Contributing Lawyers

Canada

Cyndee Todgham Cherniak

United States

Susan Kohn Ross

Australia

Andrew Hudson



Canadian Exporters of Goods to the U.S. Need to Know 10+2 Requirements

On November 24, 2008, U.S. Customs and Border Protection (CBP) released its long-awaited interim final rule on the Importer Security Filing, also known as the 10+2 rule.  Starting Jan. 26, 2009 (but with an importers compliance grace period of one year), U.S. importers will be required to provide CBP with 10 + 2 data elements 24 hours prior to lading for all shipments inbound to the United States.  Where are they to get the information? - From the exporters.  Given the fact that Canada is the number one trading partner of the United States, Canadian exporters are going to have to move forward to incorporate the required 10+2 data elements into the information communicated to their U.S. importer.  This means that Canadian exporters are going to have to purchase computer programs and tools to update their systems to be able to maintain and communicate the required information.  If they are not able to provide the information, they will lose customers in the United States - which begs the question - Is this a protectionist measure?

The 10 + 2 rule requires importers or their agents to submit an ISF with the data elements, no later than 24 hours before the cargo is loaded aboard a vessel destined for the United States. The data elements are:

    • Seller;
    • Buyer;
    • Importer of record number / foreign trade zone applicant identification number;
    • Consignee number(s);
    • Manufacturer (or supplier);
    • Ship to party;
    • Country of origin; 
    • Commodity Harmonized Tariff Schedule of the United States (HTSUS) number
    • Container stuffing location and buy whom; and
    • Consolidator / person responsible for compliance.

Much of this information is known only to the seller/exporter and, therefore, the information must come from the exporter to the importer.  For example, the seller /exporter would know the origin of the goods, the buyer w / importer will only know what they have been told.  In respect of the country of origin data element, it will become necessary to track goods within a warehouse if a good is sourced from more than one country.  For example, if a Canadian importer of screws sources wood screws from more than one location and resells some of those screws to a person in the United States, they would have to be in a position to state the origin of the wood screw sent to the United States.
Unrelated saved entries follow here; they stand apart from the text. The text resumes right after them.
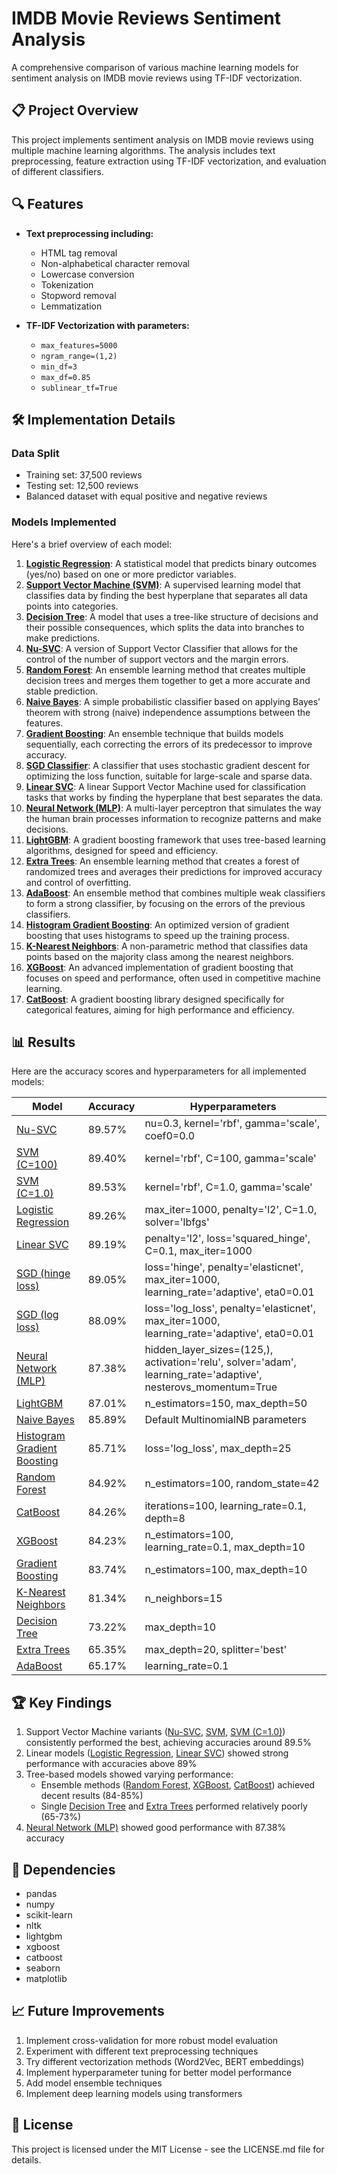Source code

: 
# IMDB Movie Reviews Sentiment Analysis

A comprehensive comparison of various machine learning models for sentiment analysis on IMDB movie reviews using TF-IDF vectorization.

## 📋 Project Overview

This project implements sentiment analysis on IMDB movie reviews using multiple machine learning algorithms. The analysis includes text preprocessing, feature extraction using TF-IDF vectorization, and evaluation of different classifiers.

## 🔍 Features

- **Text preprocessing including:**
  - HTML tag removal
  - Non-alphabetical character removal
  - Lowercase conversion
  - Tokenization
  - Stopword removal
  - Lemmatization

- **TF-IDF Vectorization with parameters:**
  - `max_features=5000`
  - `ngram_range=(1,2)`
  - `min_df=3`
  - `max_df=0.85`
  - `sublinear_tf=True`

## 🛠️ Implementation Details

### Data Split
- Training set: 37,500 reviews
- Testing set: 12,500 reviews
- Balanced dataset with equal positive and negative reviews

### Models Implemented

Here's a brief overview of each model:

1. **[Logistic Regression](#logistic-regression)**: A statistical model that predicts binary outcomes (yes/no) based on one or more predictor variables.
2. **[Support Vector Machine (SVM)](#svm-c100)**: A supervised learning model that classifies data by finding the best hyperplane that separates all data points into categories.
3. **[Decision Tree](#decision-tree)**: A model that uses a tree-like structure of decisions and their possible consequences, which splits the data into branches to make predictions.
4. **[Nu-SVC](#nu-svc)**: A version of Support Vector Classifier that allows for the control of the number of support vectors and the margin errors.
5. **[Random Forest](#random-forest)**: An ensemble learning method that creates multiple decision trees and merges them together to get a more accurate and stable prediction.
6. **[Naive Bayes](#naive-bayes)**: A simple probabilistic classifier based on applying Bayes' theorem with strong (naive) independence assumptions between the features.
7. **[Gradient Boosting](#gradient-boosting)**: An ensemble technique that builds models sequentially, each correcting the errors of its predecessor to improve accuracy.
8. **[SGD Classifier](#sgd-classifier)**: A classifier that uses stochastic gradient descent for optimizing the loss function, suitable for large-scale and sparse data.
9. **[Linear SVC](#linear-svc)**: A linear Support Vector Machine used for classification tasks that works by finding the hyperplane that best separates the data.
10. **[Neural Network (MLP)](#neural-network-mlp)**: A multi-layer perceptron that simulates the way the human brain processes information to recognize patterns and make decisions.
11. **[LightGBM](#lightgbm)**: A gradient boosting framework that uses tree-based learning algorithms, designed for speed and efficiency.
12. **[Extra Trees](#extra-trees)**: An ensemble learning method that creates a forest of randomized trees and averages their predictions for improved accuracy and control of overfitting.
13. **[AdaBoost](#adaboost)**: An ensemble method that combines multiple weak classifiers to form a strong classifier, by focusing on the errors of the previous classifiers.
14. **[Histogram Gradient Boosting](#histogram-gradient-boosting)**: An optimized version of gradient boosting that uses histograms to speed up the training process.
15. **[K-Nearest Neighbors](#k-nearest-neighbors)**: A non-parametric method that classifies data points based on the majority class among the nearest neighbors.
16. **[XGBoost](#xgboost)**: An advanced implementation of gradient boosting that focuses on speed and performance, often used in competitive machine learning.
17. **[CatBoost](#catboost)**: A gradient boosting library designed specifically for categorical features, aiming for high performance and efficiency.

## 📊 Results

Here are the accuracy scores and hyperparameters for all implemented models:

| Model                        | Accuracy | Hyperparameters |
|-----------------------------|----------|-----------------|
| [Nu-SVC](#nu-svc)                      | 89.57%   | nu=0.3, kernel='rbf', gamma='scale', coef0=0.0 |
| [SVM (C=100)](#svm-c100)                 | 89.40%   | kernel='rbf', C=100, gamma='scale' |
| [SVM (C=1.0)](#svm-c10)                 | 89.53%   | kernel='rbf', C=1.0, gamma='scale' |
| [Logistic Regression](#logistic-regression)         | 89.26%   | max_iter=1000, penalty='l2', C=1.0, solver='lbfgs' |
| [Linear SVC](#linear-svc)                  | 89.19%   | penalty='l2', loss='squared_hinge', C=0.1, max_iter=1000 |
| [SGD (hinge loss)](#sgd-classifier)           | 89.05%   | loss='hinge', penalty='elasticnet', max_iter=1000, learning_rate='adaptive', eta0=0.01 |
| [SGD (log loss)](#sgd-classifier)             | 88.09%   | loss='log_loss', penalty='elasticnet', max_iter=1000, learning_rate='adaptive', eta0=0.01 |
| [Neural Network (MLP)](#neural-network-mlp)        | 87.38%   | hidden_layer_sizes=(125,), activation='relu', solver='adam', learning_rate='adaptive', nesterovs_momentum=True |
| [LightGBM](#lightgbm)                    | 87.01%   | n_estimators=150, max_depth=50 |
| [Naive Bayes](#naive-bayes)                 | 85.89%   | Default MultinomialNB parameters |
| [Histogram Gradient Boosting](#histogram-gradient-boosting) | 85.71%   | loss='log_loss', max_depth=25 |
| [Random Forest](#random-forest)               | 84.92%   | n_estimators=100, random_state=42 |
| [CatBoost](#catboost)                    | 84.26%   | iterations=100, learning_rate=0.1, depth=8 |
| [XGBoost](#xgboost)                     | 84.23%   | n_estimators=100, learning_rate=0.1, max_depth=10 |
| [Gradient Boosting](#gradient-boosting)           | 83.74%   | n_estimators=100, max_depth=10 |
| [K-Nearest Neighbors](#k-nearest-neighbors)         | 81.34%   | n_neighbors=15 |
| [Decision Tree](#decision-tree)               | 73.22%   | max_depth=10 |
| [Extra Trees](#extra-trees)                 | 65.35%   | max_depth=20, splitter='best' |
| [AdaBoost](#adaboost)                    | 65.17%   | learning_rate=0.1 |

## 🏆 Key Findings

1. Support Vector Machine variants ([Nu-SVC](#nu-svc), [SVM](#svm-c100), [SVM (C=1.0)](#svm-c10)) consistently performed the best, achieving accuracies around 89.5%
2. Linear models ([Logistic Regression](#logistic-regression), [Linear SVC](#linear-svc)) showed strong performance with accuracies above 89%
3. Tree-based models showed varying performance:
   - Ensemble methods ([Random Forest](#random-forest), [XGBoost](#xgboost), [CatBoost](#catboost)) achieved decent results (84-85%)
   - Single [Decision Tree](#decision-tree) and [Extra Trees](#extra-trees) performed relatively poorly (65-73%)
4. [Neural Network (MLP)](#neural-network-mlp) showed good performance with 87.38% accuracy

## 🔧 Dependencies

- pandas
- numpy
- scikit-learn
- nltk
- lightgbm
- xgboost
- catboost
- seaborn
- matplotlib

## 📈 Future Improvements

1. Implement cross-validation for more robust model evaluation
2. Experiment with different text preprocessing techniques
3. Try different vectorization methods (Word2Vec, BERT embeddings)
4. Implement hyperparameter tuning for better model performance
5. Add model ensemble techniques
6. Implement deep learning models using transformers

## 📜 License

This project is licensed under the MIT License - see the LICENSE.md file for details.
Canada plans to implement similar, but possibly different advance data element requirements.  It would be helpful for businesses if the Canadian Government passes regulations that mirror the U.S advance data element requirements, otherwise Canadian manufacturers will have to implement different computer programs to track different data - at a significant cost during difficult times for manufacturing.

On the up-side, the Statistics Canada trade data may improve regarding imports and exports - but what is that data used for and is it worth the cost to business.  On the downside, there is the compliance costs - both in terms of implementing systems and paying for mistakes that will undoubtedly occur.